Leaving aside Elgar House muscling in on the right and destroying the view of the building, that is a deeply unimpressive vista. A car park. Industrial units. The building deserves so much more. Imagine if that loop of road was instead filled with a public open space, fountains, benches. A grand staircase leading down from the station entrance. It could be so much more, a much greater welcome to Worcester.
Admittedly, Foregate Street is better located for the town, but it's also hemmed in on all sides. This could be a great gateway to the city with taxi ranks, buses, and it could drive the regeneration of what's a grimy quarter.
Shrub Hill's on a triangle, heading towards Paddington, so the Hereford-Birmingham services often skip it altogether. As I arrived on the platform though, a West Midlands Railway train was just pulling in, so I hastily leapt aboard. It meant I had to skip the listed waiting room but I needed to get that train.
What I didn't realise was that it was going to reverse, so I was sat on there for a good few minutes before the train took off again. Still, it was good to have a sit down before my final walk through Hereford.
When it opened, Hereford station was known as Hereford Barrs Court. This was because there was already a much smaller station to the west of the city centre called Hereford Barton. Barrs Court was much better placed for railway services so it quickly outpaced its rival. Barton was demolished before the century was out, though the line was retained for goods and avoiding services for another eighty years before finally closing in 1979. That route is now preserved as a walking and cycle path, while the goods yard was turned into a Sainsbury's supermarket and a Travelodge. My Travelodge. I thought it'd be an interesting way to finish the day by following at least a little of the old railway line.
I walked south, through the back roads, until I reached the long sweep of grass that was the Castle Green and a footbridge across the Wye, the Victoria Bridge. Another cyclist tried to run me over, even though there were clear signs instructing him to dismount, but I managed to avoid this two-wheeled vendetta and walked across to the Bishop's Meadow.
Hereford was at play. The grass was covered with families, couples, football games and children playing. There was a buzz of laughter and joy. As I walked the riverside path I was joined by dog walkers and hikers.
Water gives everything a sheen of glamour. From the bank of the Wye the city suddenly became romantic. The cathedral dominating. Although let's be honest; if you're at your best seen from a distance...
The path rose to road level as I crossed the foot of the ancient Wye Bridge, now superseded by a concrete 20th century construction, then I was back on the slightly scrappier end of the river walk. It was a bit rougher here, more unkempt, and the views weren't quite as pretty. In the distance the ironwork of the Hunderton Bridge, which once carried the railway, slid into vision.
I went up to the bridge. For a hundred years this carried rail traffic, but now it's utterly peaceful, the loudest noise being the whizz of bike wheels or the crunch of footsteps. I was feeling absolutely exhausted by this point, but there was still that familiar thrill of walking where trains once went.
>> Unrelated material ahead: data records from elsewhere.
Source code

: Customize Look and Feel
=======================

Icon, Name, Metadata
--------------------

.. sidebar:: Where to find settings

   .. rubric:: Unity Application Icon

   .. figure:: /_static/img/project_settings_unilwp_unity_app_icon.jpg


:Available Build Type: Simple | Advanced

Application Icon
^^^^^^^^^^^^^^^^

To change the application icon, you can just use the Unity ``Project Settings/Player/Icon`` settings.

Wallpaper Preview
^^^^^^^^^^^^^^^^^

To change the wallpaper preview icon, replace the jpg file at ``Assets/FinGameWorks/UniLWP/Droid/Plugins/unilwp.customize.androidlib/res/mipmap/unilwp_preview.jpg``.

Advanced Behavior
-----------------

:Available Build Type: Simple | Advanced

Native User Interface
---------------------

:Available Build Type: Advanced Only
The route went round the side of the supermarket and ended up in the car park. The only hint of its former importance is a building on the far side which housed the Great Western Railway Staff Association; a social club for rail workers that still operated today.
I went into Sainsbury's and stocked up on essentials - by which I mean cold and flu remedies. Then I staggered the last few metres, past the Cider Museum (closed on a Sunday, because obviously who would want to visit a leisure attraction at the weekend?) and into the bland yet comforting surroundings of my hotel room. It hadn't been made up but I didn't care. The Do Not Disturb went on the door and I collapsed onto the bed, feeling terrible, and yet, satisfied. The Hereford End was complete.